What you will do: Text in the records must be reproduced exactly, and pictures must be skipped.

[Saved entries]
■ ■ ■
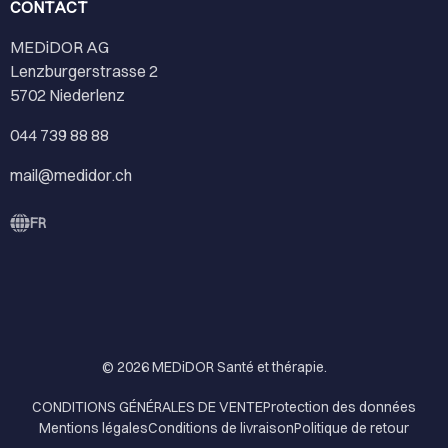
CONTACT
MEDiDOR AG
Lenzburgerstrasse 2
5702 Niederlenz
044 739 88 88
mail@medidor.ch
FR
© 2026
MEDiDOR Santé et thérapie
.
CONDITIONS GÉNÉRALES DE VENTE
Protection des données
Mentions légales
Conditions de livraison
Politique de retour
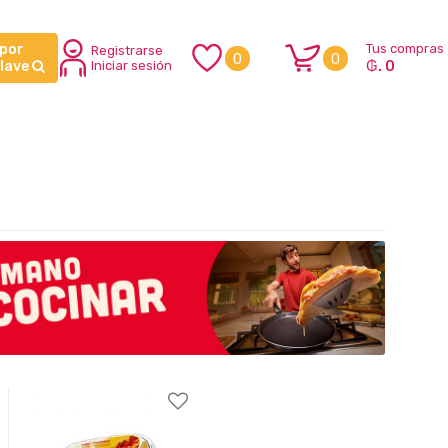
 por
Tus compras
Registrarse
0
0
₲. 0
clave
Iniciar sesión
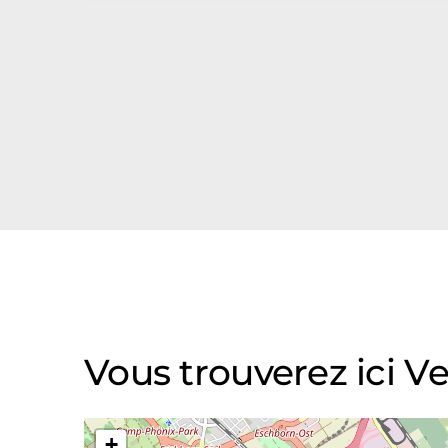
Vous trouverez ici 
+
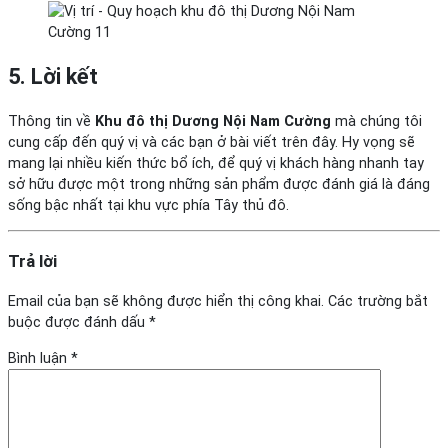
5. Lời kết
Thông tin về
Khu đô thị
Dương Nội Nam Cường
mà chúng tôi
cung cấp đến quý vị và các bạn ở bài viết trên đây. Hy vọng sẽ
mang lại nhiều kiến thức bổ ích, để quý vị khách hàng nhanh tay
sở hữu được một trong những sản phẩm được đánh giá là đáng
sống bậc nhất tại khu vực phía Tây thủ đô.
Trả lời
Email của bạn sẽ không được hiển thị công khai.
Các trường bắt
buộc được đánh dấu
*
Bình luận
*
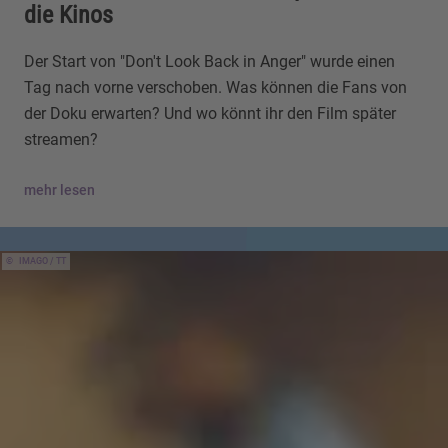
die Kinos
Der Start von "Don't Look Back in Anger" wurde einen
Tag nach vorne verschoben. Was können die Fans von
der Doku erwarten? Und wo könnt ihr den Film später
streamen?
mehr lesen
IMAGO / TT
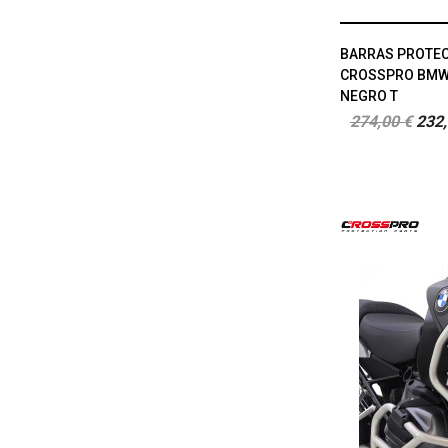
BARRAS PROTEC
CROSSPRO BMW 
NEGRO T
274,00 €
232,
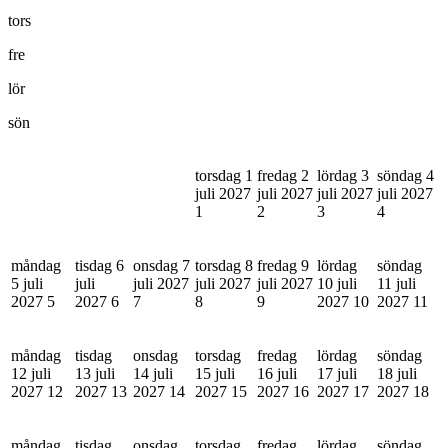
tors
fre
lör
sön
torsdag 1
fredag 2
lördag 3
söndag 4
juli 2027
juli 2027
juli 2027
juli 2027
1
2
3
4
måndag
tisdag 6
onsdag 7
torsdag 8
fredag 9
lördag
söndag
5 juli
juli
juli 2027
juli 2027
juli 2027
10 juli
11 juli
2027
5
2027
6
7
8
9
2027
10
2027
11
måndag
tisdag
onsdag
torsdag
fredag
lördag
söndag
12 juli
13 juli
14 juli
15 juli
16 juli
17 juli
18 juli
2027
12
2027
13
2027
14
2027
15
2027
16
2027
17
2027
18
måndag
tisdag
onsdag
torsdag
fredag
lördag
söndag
■ ■ ■
Solution to the exercise:
CONTACT
MEDiDOR AG
Lenzburgerstrasse 2
5702 Niederlenz
044 739 88 88
mail@medidor.ch
FR
© 2026
MEDiDOR Santé et thérapie
.
CONDITIONS GÉNÉRALES DE VENTE
Protection des données
Mentions légales
Conditions de livraison
Politique de retour
 por
Tus compras
Registrarse
0
0
₲. 0
clave
Iniciar sesión
Vous trouverez ici 
+
5. Lời kết
Thông tin về
Khu đô thị
Dương Nội Nam Cường
mà chúng tôi
cung cấp đến quý vị và các bạn ở bài viết trên đây. Hy vọng sẽ
mang lại nhiều kiến thức bổ ích, để quý vị khách hàng nhanh tay
sở hữu được một trong những sản phẩm được đánh giá là đáng
sống bậc nhất tại khu vực phía Tây thủ đô.
Trả lời
Email của bạn sẽ không được hiển thị công khai.
Các trường bắt
buộc được đánh dấu
*
Bình luận
*
die Kinos
Der Start von "Don't Look Back in Anger" wurde einen
Tag nach vorne verschoben. Was können die Fans von
der Doku erwarten? Und wo könnt ihr den Film später
streamen?
mehr lesen
IMAGO / TT
BARRAS PROTEC
CROSSPRO BMW 
NEGRO T
274,00 €
232,
tors
fre
lör
sön
torsdag 1
fredag 2
lördag 3
söndag 4
juli 2027
juli 2027
juli 2027
juli 2027
1
2
3
4
måndag
tisdag 6
onsdag 7
torsdag 8
fredag 9
lördag
söndag
5 juli
juli
juli 2027
juli 2027
juli 2027
10 juli
11 juli
2027
5
2027
6
7
8
9
2027
10
2027
11
måndag
tisdag
onsdag
torsdag
fredag
lördag
söndag
12 juli
13 juli
14 juli
15 juli
16 juli
17 juli
18 juli
2027
12
2027
13
2027
14
2027
15
2027
16
2027
17
2027
18
måndag
tisdag
onsdag
torsdag
fredag
lördag
söndag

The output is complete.